A recent study by Kaňková et al. (2022) examined the associations between disgust sensitivity and immune system activity in pregnancy directly by linking disgust to cytokine levels. The authors found that disgust sensitivity was negatively correlated with both pro- and anti-inflammatory serum cytokine levels in the first trimester, suggesting that disgust may compensate for insufficient immune modulation in early pregnancy. In line with these findings, Kaňková et al. (2023) reported significant negative correlations between disgust sensitivity and free β-human chorionic gonadotropin (hCG) levels. This hormone plays a role in establishing pregnancy-induced immune tolerance (Schumacher et al., 2013); for example, it has been shown to have a positive effect on the increase of regulatory T-cells (Furcron et al., 2016). Therefore, it is possible that due to their insufficient immunomodulation, pregnant women with lower hCG levels might need increased protection for their more vulnerable fetus, which is manifested in their increased disgust sensitivity.

Although it seems that the first trimester is not characterized by mere immunosuppression, but rather by modulations of the immune response, disgust sensitivity may still have a protective function during the first trimester, a period crucial for organogenesis and extremely sensitive to negative disruptions (Fessler et al., 2005; Miao et al., 2021; Weinhold, 2009). In line with this assumption, a study by Kaňková et al. (2023) showed that women in the first trimester displayed higher disgust sensitivity when exposed to a greater pathogen risk, such as the Covid-19 pandemic.

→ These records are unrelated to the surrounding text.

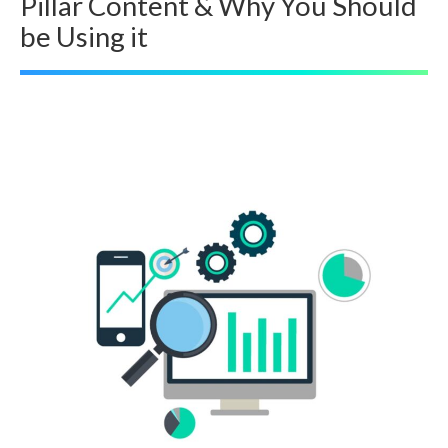
Pillar Content & Why You Should
be Using it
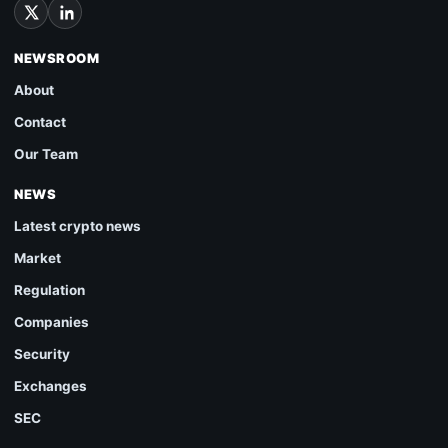
NEWSROOM
About
Contact
Our Team
NEWS
Latest crypto news
Market
Regulation
Companies
Security
Exchanges
SEC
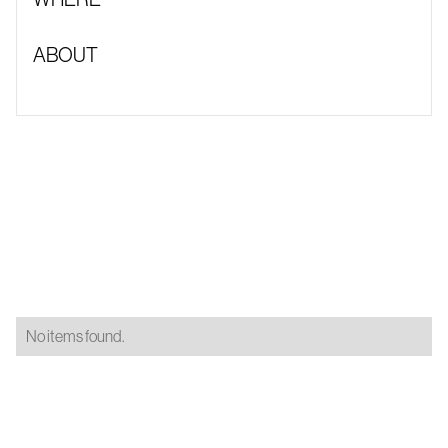
ABOUT
No items found.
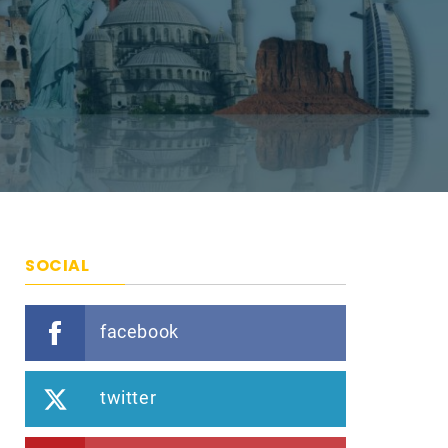
SOCIAL
facebook
twitter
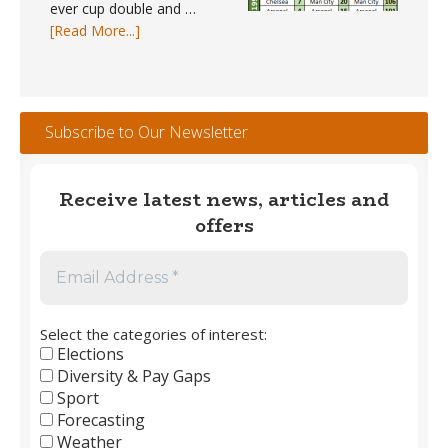
ever cup double and …
about
[Read More...]
Trophy
Winners
#1
–
Subscribe to Our Newsletter
England
Men’s
Club
Receive latest news, articles and
Football
offers
1889
to
2026
Select the categories of interest:
Elections
Diversity & Pay Gaps
Sport
Forecasting
Weather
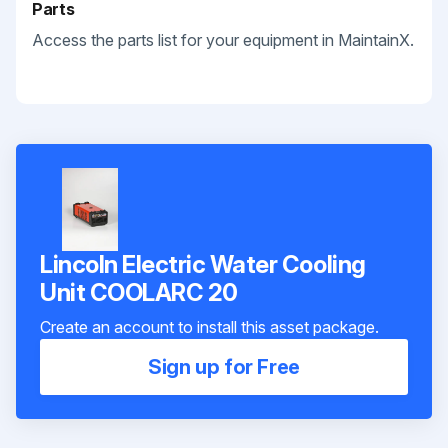
Parts
Access the parts list for your equipment in MaintainX.
Lincoln Electric Water Cooling
Unit COOLARC 20
Create an account to install this asset package.
Sign up for Free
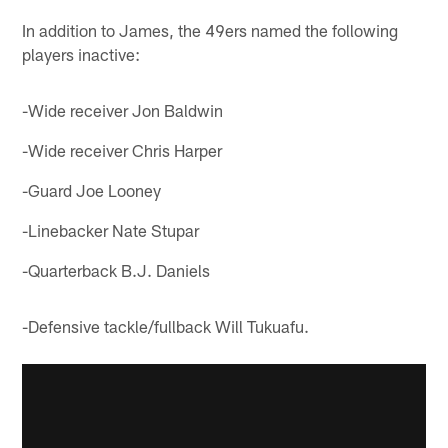
In addition to James, the 49ers named the following
players inactive:
-Wide receiver Jon Baldwin
-Wide receiver Chris Harper
-Guard Joe Looney
-Linebacker Nate Stupar
-Quarterback B.J. Daniels
-Defensive tackle/fullback Will Tukuafu.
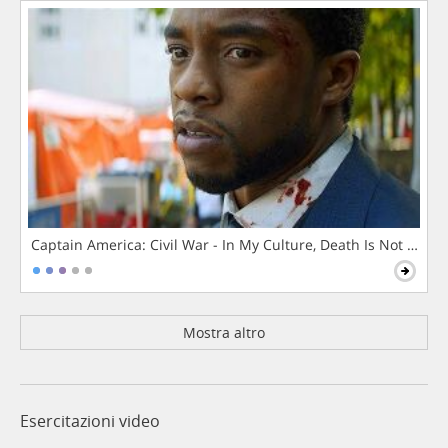
Captain America: Civil War - In My Culture, Death Is Not The 
Mostra altro
Esercitazioni video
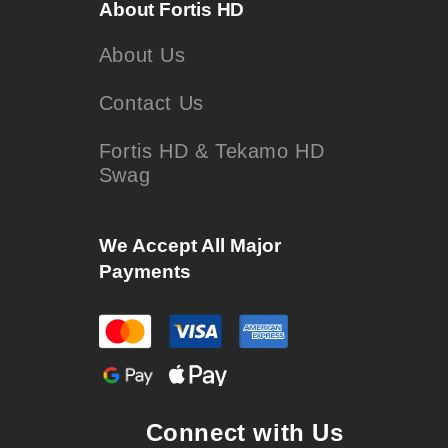
About Fortis HD
About Us
Contact Us
Fortis HD & Tekamo HD
Swag
We Accept All Major
Payments
Connect with Us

While a number of studies focused on disgust sensitivity in pregnant or non-pregnant women, no study has compared disgust levels between pregnant and non-pregnant women so far. Nevertheless, in order to examine the ability to recognize pathogen threat, Jones et al. (2005) compared pregnant and non-pregnant women, as well as non-pregnant women in the follicular and luteal phases, in terms of their attraction to faces based on their apparent health. The authors found that women in the luteal phase were more attracted to healthy faces than women in the follicular phase, and pregnant women were more attracted to healthy faces than non-pregnant women.

To fill the gap in the previous research, this study aimed to compare pregnant and non-pregnant women in terms of their disgust sensitivity, while examining whether disgust sensitivity differs in the luteal and follicular phases in non-pregnant women, using the ultrasound method to determine the phase of the cycle. As the above-mentioned inconsistencies in the previous research might be due to the different methods for measuring disgust, we employed the two most frequently used questionnaires (the Disgust Scale-Revised and the Three Domains of Disgust Scale) to be able to compare the results obtained by these questionnaires. In line with the CPH, we hypothesized that pregnant women in the first trimester would experience higher disgust sensitivity than non-pregnant controls, as they need increased protection in this period critical for organogenesis. In addition, we expected that women in the luteal phase of the menstrual cycle would display higher disgust sensitivity compared to those in the follicular phase, because the luteal phase is associated with both higher progesterone levels and with the preparation of the body for potential pregnancy.